In a note to clients, Moody’s said it has upgraded to Baa1 from Baa2 the long term issuer rating of Glencore, and to Baa1 from Baa2 the group's senior unsecured instrument ratings. Glencore's P-2 short term ratings were affirmed. 

Moody's also upgraded to (P)Baa1 from (P)Baa2 the senior unsecured rating on Glencore's medium-term note (MTN) programme. Concurrently, Moody's changed the outlook of Glencore's ratings to stable from positive.

“While we don't expect Glencore's financial profile to strengthen further beyond the level achieved in 2018, sustained low production cost and reduced debt levels have increased the company's resilience to volatile commodity prices," says Sven Reinke, a Moody's Senior Vice President. 

The upgrade reflects Glencore's resilient performance over the last 2 years which Moody's considers sustainable. Glencore's credit profile has strengthened further driven by higher commodity prices and sustained low production cost positions. Moody's adjusted debt/EBITDA fell to 1.7x in 2018 from 1.8x in 2017 and 3.0x in 2016. 

With adjusted leverage of no more than 2x, Glencore has met Moody's quantitative requirement for a Baa1 rating since 2017.

“Sustained improved EBITDA generation, reduced leverage and higher funds from operations (FFO), supported by the conservative dividend policy, which aligns dividend payments more closely with free cash flow generation, enables Glencore to better withstand volatility in the commodity markets,” Moody’s noted. 

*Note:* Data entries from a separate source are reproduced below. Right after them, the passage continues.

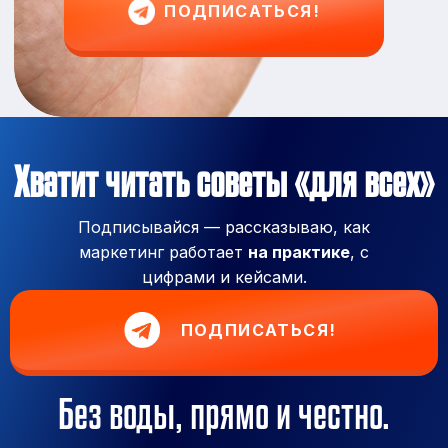
ПОДПИСАТЬСЯ!
Хватит читать советы «для всех»
Подписывайся — рассказываю, как
маркетинг работает
на практике
, с
цифрами и кейсами.
ПОДПИСАТЬСЯ!
Без воды, прямо и честно.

Based on the mid-point of Moody's conservative range for commodity price assumptions for copper ($2.50/lb), zinc ($1.10/lb), and thermal coal ($75/MT), and adjusted for the higher actual average prices realised during the first four months of 2019, Moody's projects Glencore's adjusted EBITDA to fall to around $13.5 billion this year from $15.6 billion in 2018. 

Despite the EBITDA driven decline in funds from operations (FFO) and capital expenditures at the increased 2018 level, Moody's forecasts Glencore's free cash flow generation (FCF) to remain positive at around $2 billion in 2019. 

Under this conservative scenario, Glencore's financial profile would largely sustain the recent improvements and the company would continue to meet Moody's quantitative guidance for a Baa1 rating.

“The Baa1 rating reflects Glencore's solid position as a large, diversified commodities mining and marketing company with a large and well-diversified portfolio of mining assets. Glencore's substantial commodity Marketing franchise contributes strongly to its earnings and free cash flow generation and proved to be resilient in the environment of falling commodity prices,” the agency concluded.